School adjusts for playoffs

BILL LAYE -- Calgary Sun

, Last Updated: 5:20 PM ET

 The Flames first dash for the Cup in years means creative exam scheduling in at least one Calgary high school.

 "When the Flames are playing, the students just have to watch it," said Peter Willott, a teacher at Bishop McNally high school, 5700 Falconridge Blvd. N.E.

  "They do come in somewhat tired the next day and many of the teachers have planned their tests so they'll occur the day before the Flames game rather than expecting the students to pull all-nighters after the Flames have gone into overtime."

 That won't be a problem today, though -- the Flames are facing the Sharks at the 'Dome this afternoon at 2 p.m., hoping to bite back after their Game 3 loss.
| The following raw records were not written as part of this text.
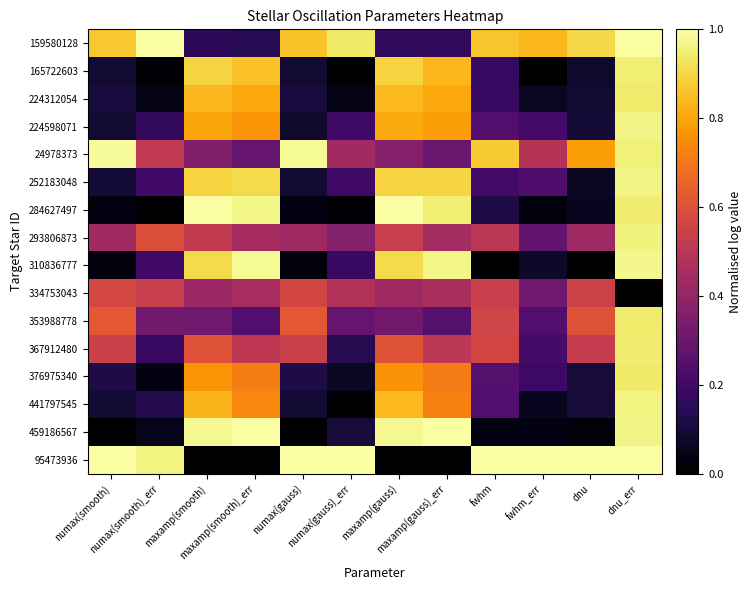

At which category is the sum across all series the highest?

dnu_err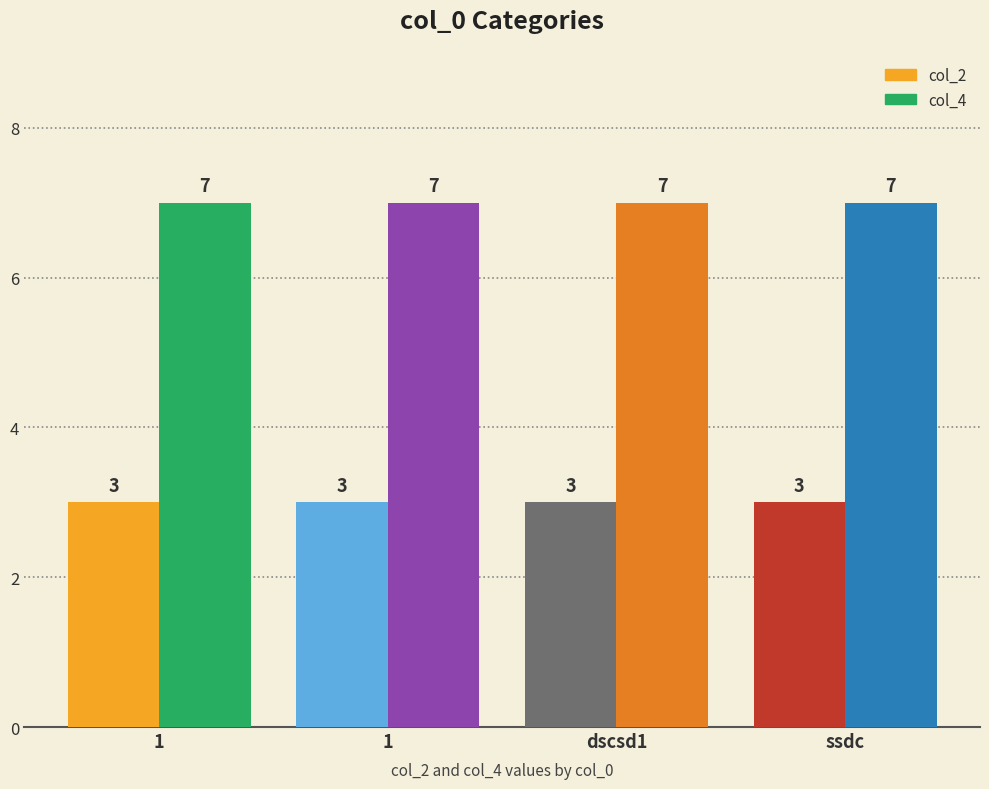

What are all the series names shown in the legend?

col_2, col_4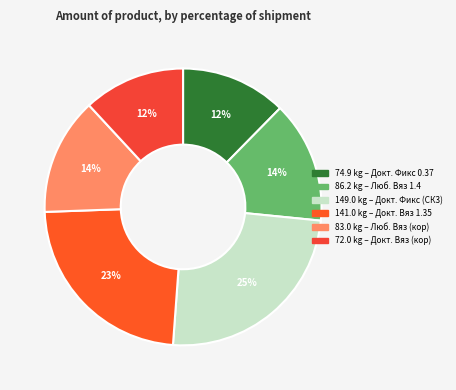

To the nearest percent, what is the difference between the largest and smallest slice percentages?

13%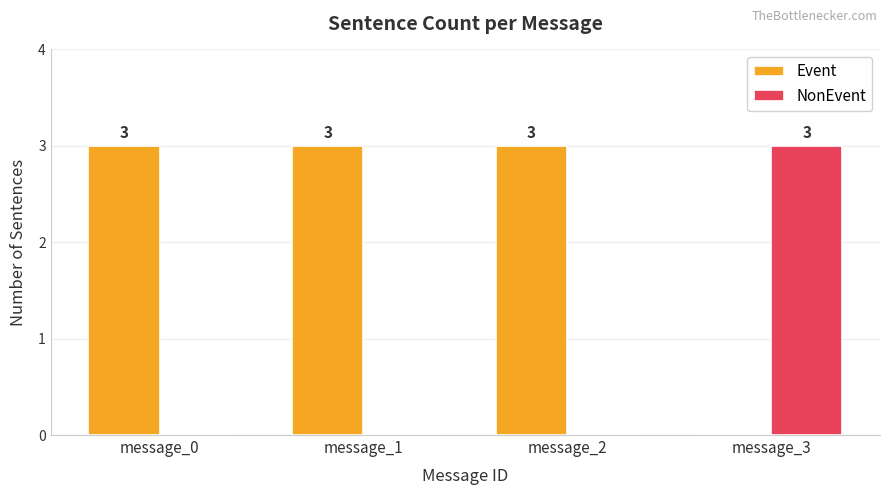

What is the highest value of the NonEvent series?

3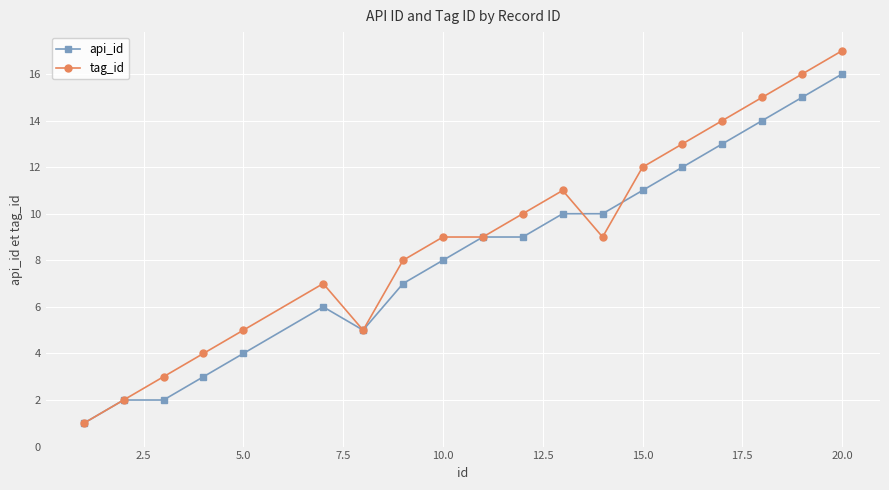

List the series in order of their peak value, lowest first.

api_id, tag_id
 And teachers are quick to use the action at the rink to bring their lesson plans to life.

 "There are ways of tying in momentum with the velocity of the puck (and) students respond to that sort of thing," said Willott, who's been teaching math and science for more than 30 years.

 "You take advantage of that sort of thing when it comes."

 But, contrary to popular belief, there don't appear to be too many students playing hooky during the closing weeks of the hockey season, he said.

 That's because many of them have got their own playoffs to worry about, noted Larry Liffiton, an English teacher at Dr. E.P. Scarlett high school, 220 Canterbury Dr. S.W.

 "So we're pretty focused at the moment on getting the work done ... my Grade 12s are more focused on grad right now," said Liffiton, who takes on his role with the Alberta Teachers' Association as the Calgary public teachers local president on July 1.

 "They're certainly excited and you get the Flames jerseys, but once the classes start they get down to work."

 But, compared to 1989, when the Flames went all the way, the level of excitement is definitely higher -- probably because this crop of students likely doesn't remember that magic season, said Willott.

 "In '89, Calgary had been a competitive team for quite a few years and this time they've been out of the playoffs so long that it's brand new to them," he said.

 He added the whole school of 1,200 students and more than 70 staff, with few exceptions, wore red on Thursday.

 "The talk in the hallway is predominantly about what's going on in the playoffs and there are many references to sharks."